A carência de enfermeiros no Centro Hospitalar Tondela-Viseu (CHTV) tem vindo a agravar-se e, atualmente, já coloca em causa a prestação de cuidados. O alerta é dado pelo Sindicato dos Enfermeiros Portugueses (SEP), referindo ainda horas extras sem pagamento garantido, processos de recrutamento inacabados, falta de consumíveis clínicos e pressão sobre estes profissionais.

Segundo o SEP, a situação no centro hospitalar tem piorado "de dia para dia". Há meses que a instituição não faz quaisquer contratações, "nem mesmo para substituição das ausências de longa duração", e no início de janeiro, com vários enfermeiros com contrato por tempo indeterminado a saírem para tomar posse nos Cuidados de Saúde Primários, a situação vai agravar-se.

"A carência é de tal ordem que em alguns serviços o número de enfermeiros por turno tem vindo a ser reduzido, pondo em causa a qualidade dos cuidados de enfermagem, e noutros serviços, têm sido atribuídos turnos aos enfermeiros para além do Plano Normal de Trabalho, existindo já alguns colegas com mais de 200 horas acumuladas, sem que haja conhecimento de como serão pagas estas horas", escreve o sindicato, reforçando que a solução não pode passar por "sobrecarregar as equipas com horas acumuladas e consequente exaustão".

Diz também que a seleção para recrutamento de enfermeiros não está concluída e que, por isso, mesmo que haja autorização para contratar por parte da tutela, o CHTV não está preparado para avançar: "O processo de seleção para a bolsa de recrutamento não está ainda finalizado".
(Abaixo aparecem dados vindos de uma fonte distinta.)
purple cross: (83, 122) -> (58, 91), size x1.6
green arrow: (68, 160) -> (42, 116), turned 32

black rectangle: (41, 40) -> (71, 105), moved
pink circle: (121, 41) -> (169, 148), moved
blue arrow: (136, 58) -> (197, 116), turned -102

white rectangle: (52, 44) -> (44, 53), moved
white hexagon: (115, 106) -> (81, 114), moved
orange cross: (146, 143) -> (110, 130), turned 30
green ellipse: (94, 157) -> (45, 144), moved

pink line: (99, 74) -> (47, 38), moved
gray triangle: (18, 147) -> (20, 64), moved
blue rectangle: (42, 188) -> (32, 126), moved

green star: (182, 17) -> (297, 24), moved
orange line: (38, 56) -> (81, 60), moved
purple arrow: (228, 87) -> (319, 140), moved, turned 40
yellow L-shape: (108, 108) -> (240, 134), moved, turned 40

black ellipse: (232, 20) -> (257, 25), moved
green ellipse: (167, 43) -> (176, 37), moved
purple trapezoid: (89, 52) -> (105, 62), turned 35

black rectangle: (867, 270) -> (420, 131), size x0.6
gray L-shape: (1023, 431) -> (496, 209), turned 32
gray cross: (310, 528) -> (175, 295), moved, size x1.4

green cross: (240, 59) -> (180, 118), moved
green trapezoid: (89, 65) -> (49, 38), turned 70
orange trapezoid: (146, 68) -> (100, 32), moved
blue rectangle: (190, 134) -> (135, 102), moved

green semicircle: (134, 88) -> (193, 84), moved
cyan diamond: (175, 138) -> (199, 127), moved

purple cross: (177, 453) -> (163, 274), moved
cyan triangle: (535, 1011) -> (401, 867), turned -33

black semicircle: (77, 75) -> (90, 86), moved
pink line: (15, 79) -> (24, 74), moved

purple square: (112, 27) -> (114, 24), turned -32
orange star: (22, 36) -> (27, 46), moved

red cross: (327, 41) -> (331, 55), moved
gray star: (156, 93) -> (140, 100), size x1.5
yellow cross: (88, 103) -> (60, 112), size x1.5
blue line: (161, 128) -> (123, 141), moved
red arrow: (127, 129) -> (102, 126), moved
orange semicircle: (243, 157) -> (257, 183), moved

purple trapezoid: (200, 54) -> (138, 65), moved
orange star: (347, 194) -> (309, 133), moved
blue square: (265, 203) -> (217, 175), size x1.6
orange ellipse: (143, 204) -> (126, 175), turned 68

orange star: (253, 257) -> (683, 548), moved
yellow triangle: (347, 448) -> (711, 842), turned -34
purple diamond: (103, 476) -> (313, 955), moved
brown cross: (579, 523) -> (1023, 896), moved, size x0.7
No comunicado do SEP, lê-se ainda que "tem existido rutura de stock de alguns consumíveis clínicos [no CHTV], o que tem dificultado o trabalho dos profissionais" e que o sindicato tem recebido "várias denúncias de pressão sobre diversas colegas que se encontram a exercer o seu direito ao aleitamento materno no sentido de estas prescindirem deste período ou de aceitarem horários desadequados às necessidades das suas crianças".

Por isso, e porque a unidade hospitalar não aceitou reunir com o SEP para debater o assunto, a estrutura sindical decidiu avançar com uma denúncia pública.